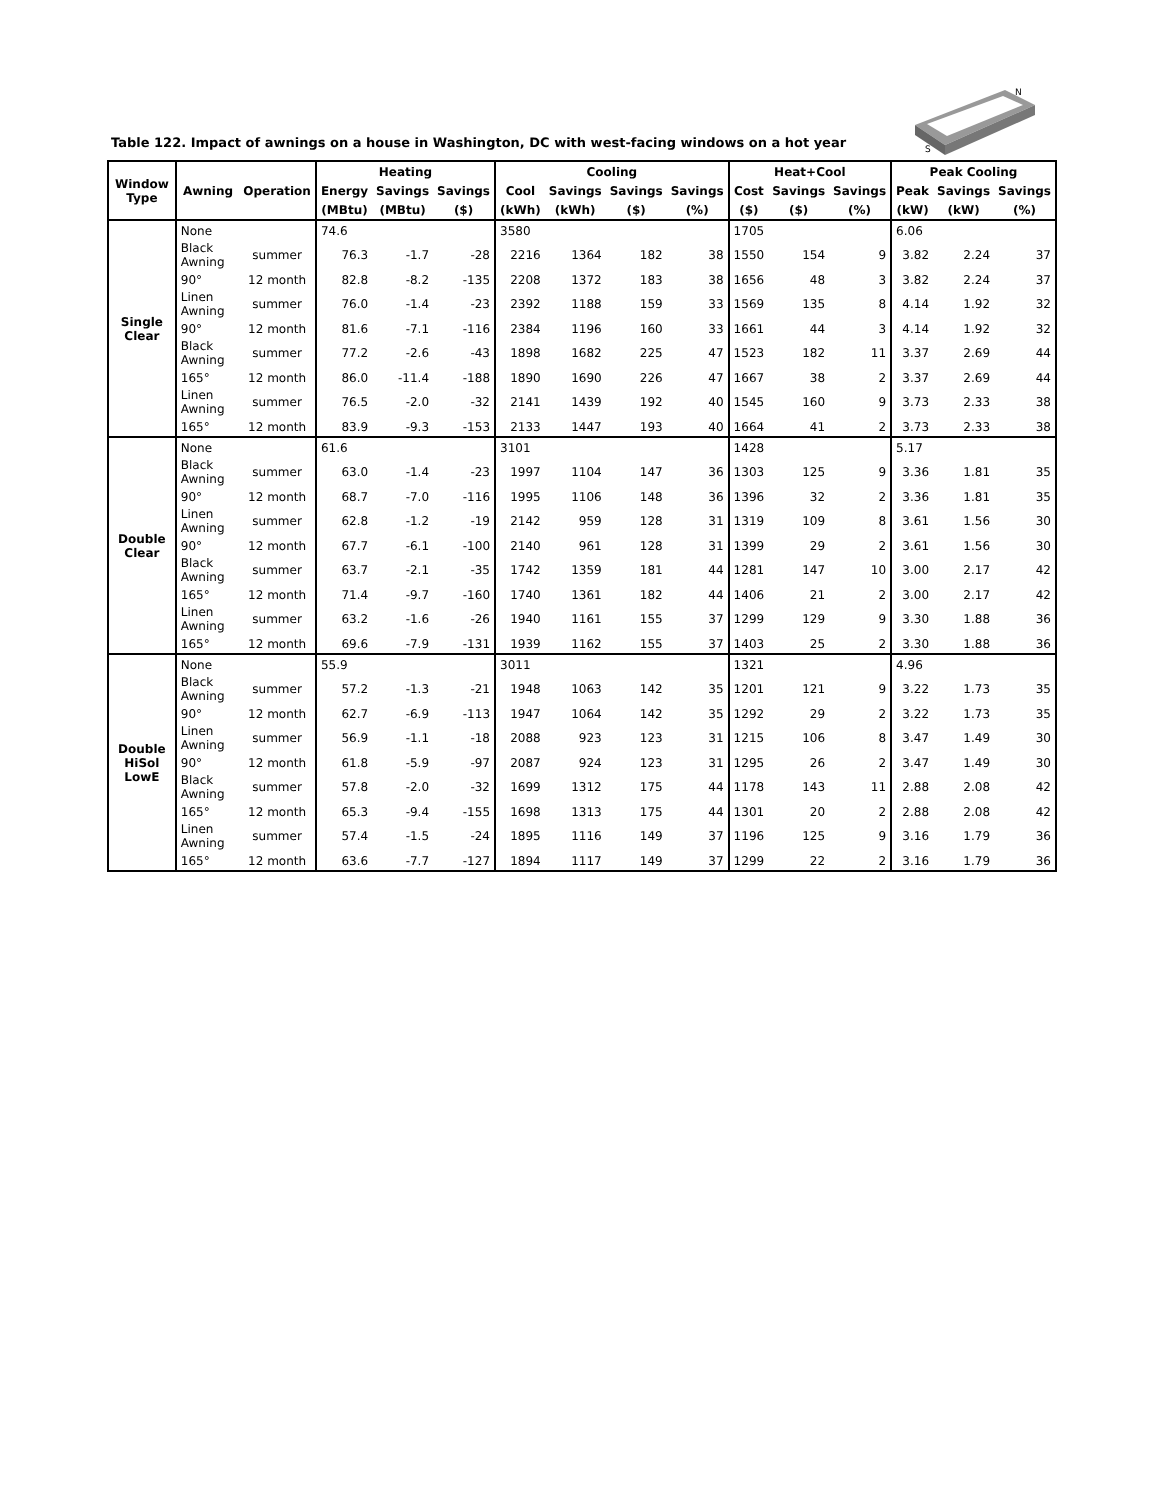S
N
Table 122. Impact of awnings on a house in Washington, DC with west-facing windows on a hot year
| Window Type | Awning | Operation | Heating | | | Cooling | | | | Heat+Cool | | | Peak Cooling | | |
| --- | --- | --- | --- | --- | --- | --- | --- | --- | --- | --- | --- | --- | --- | --- | --- |
| | | | Energy | Savings | Savings | Cool | Savings | Savings | Savings | Cost | Savings | Savings | Peak | Savings | Savings |
| | | | (MBtu) | (MBtu) | ($) | (kWh) | (kWh) | ($) | (%) | ($) | ($) | (%) | (kW) | (kW) | (%) |
| Single Clear | None | | 74.6 | | | 3580 | | | | 1705 | | | 6.06 | | |
| | Black Awning | summer | 76.3 | -1.7 | -28 | 2216 | 1364 | 182 | 38 | 1550 | 154 | 9 | 3.82 | 2.24 | 37 |
| | 90° | 12 month | 82.8 | -8.2 | -135 | 2208 | 1372 | 183 | 38 | 1656 | 48 | 3 | 3.82 | 2.24 | 37 |
| | Linen Awning | summer | 76.0 | -1.4 | -23 | 2392 | 1188 | 159 | 33 | 1569 | 135 | 8 | 4.14 | 1.92 | 32 |
| | 90° | 12 month | 81.6 | -7.1 | -116 | 2384 | 1196 | 160 | 33 | 1661 | 44 | 3 | 4.14 | 1.92 | 32 |
| | Black Awning | summer | 77.2 | -2.6 | -43 | 1898 | 1682 | 225 | 47 | 1523 | 182 | 11 | 3.37 | 2.69 | 44 |
| | 165° | 12 month | 86.0 | -11.4 | -188 | 1890 | 1690 | 226 | 47 | 1667 | 38 | 2 | 3.37 | 2.69 | 44 |
| | Linen Awning | summer | 76.5 | -2.0 | -32 | 2141 | 1439 | 192 | 40 | 1545 | 160 | 9 | 3.73 | 2.33 | 38 |
| | 165° | 12 month | 83.9 | -9.3 | -153 | 2133 | 1447 | 193 | 40 | 1664 | 41 | 2 | 3.73 | 2.33 | 38 |
| Double Clear | None | | 61.6 | | | 3101 | | | | 1428 | | | 5.17 | | |
| | Black Awning | summer | 63.0 | -1.4 | -23 | 1997 | 1104 | 147 | 36 | 1303 | 125 | 9 | 3.36 | 1.81 | 35 |
| | 90° | 12 month | 68.7 | -7.0 | -116 | 1995 | 1106 | 148 | 36 | 1396 | 32 | 2 | 3.36 | 1.81 | 35 |
| | Linen Awning | summer | 62.8 | -1.2 | -19 | 2142 | 959 | 128 | 31 | 1319 | 109 | 8 | 3.61 | 1.56 | 30 |
| | 90° | 12 month | 67.7 | -6.1 | -100 | 2140 | 961 | 128 | 31 | 1399 | 29 | 2 | 3.61 | 1.56 | 30 |
| | Black Awning | summer | 63.7 | -2.1 | -35 | 1742 | 1359 | 181 | 44 | 1281 | 147 | 10 | 3.00 | 2.17 | 42 |
| | 165° | 12 month | 71.4 | -9.7 | -160 | 1740 | 1361 | 182 | 44 | 1406 | 21 | 2 | 3.00 | 2.17 | 42 |
| | Linen Awning | summer | 63.2 | -1.6 | -26 | 1940 | 1161 | 155 | 37 | 1299 | 129 | 9 | 3.30 | 1.88 | 36 |
| | 165° | 12 month | 69.6 | -7.9 | -131 | 1939 | 1162 | 155 | 37 | 1403 | 25 | 2 | 3.30 | 1.88 | 36 |
| Double HiSol LowE | None | | 55.9 | | | 3011 | | | | 1321 | | | 4.96 | | |
| | Black Awning | summer | 57.2 | -1.3 | -21 | 1948 | 1063 | 142 | 35 | 1201 | 121 | 9 | 3.22 | 1.73 | 35 |
| | 90° | 12 month | 62.7 | -6.9 | -113 | 1947 | 1064 | 142 | 35 | 1292 | 29 | 2 | 3.22 | 1.73 | 35 |
| | Linen Awning | summer | 56.9 | -1.1 | -18 | 2088 | 923 | 123 | 31 | 1215 | 106 | 8 | 3.47 | 1.49 | 30 |
| | 90° | 12 month | 61.8 | -5.9 | -97 | 2087 | 924 | 123 | 31 | 1295 | 26 | 2 | 3.47 | 1.49 | 30 |
| | Black Awning | summer | 57.8 | -2.0 | -32 | 1699 | 1312 | 175 | 44 | 1178 | 143 | 11 | 2.88 | 2.08 | 42 |
| | 165° | 12 month | 65.3 | -9.4 | -155 | 1698 | 1313 | 175 | 44 | 1301 | 20 | 2 | 2.88 | 2.08 | 42 |
| | Linen Awning | summer | 57.4 | -1.5 | -24 | 1895 | 1116 | 149 | 37 | 1196 | 125 | 9 | 3.16 | 1.79 | 36 |
| | 165° | 12 month | 63.6 | -7.7 | -127 | 1894 | 1117 | 149 | 37 | 1299 | 22 | 2 | 3.16 | 1.79 | 36 |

----------------

- What the exercise asks:
The lines needed are those in the data above that hold the string "Cool"; copy each of them.

- Response to the exercise:
| Window Type | Awning | Operation | Heating | | | Cooling | | | | Heat+Cool | | | Peak Cooling | | |
| | | | Energy | Savings | Savings | Cool | Savings | Savings | Savings | Cost | Savings | Savings | Peak | Savings | Savings |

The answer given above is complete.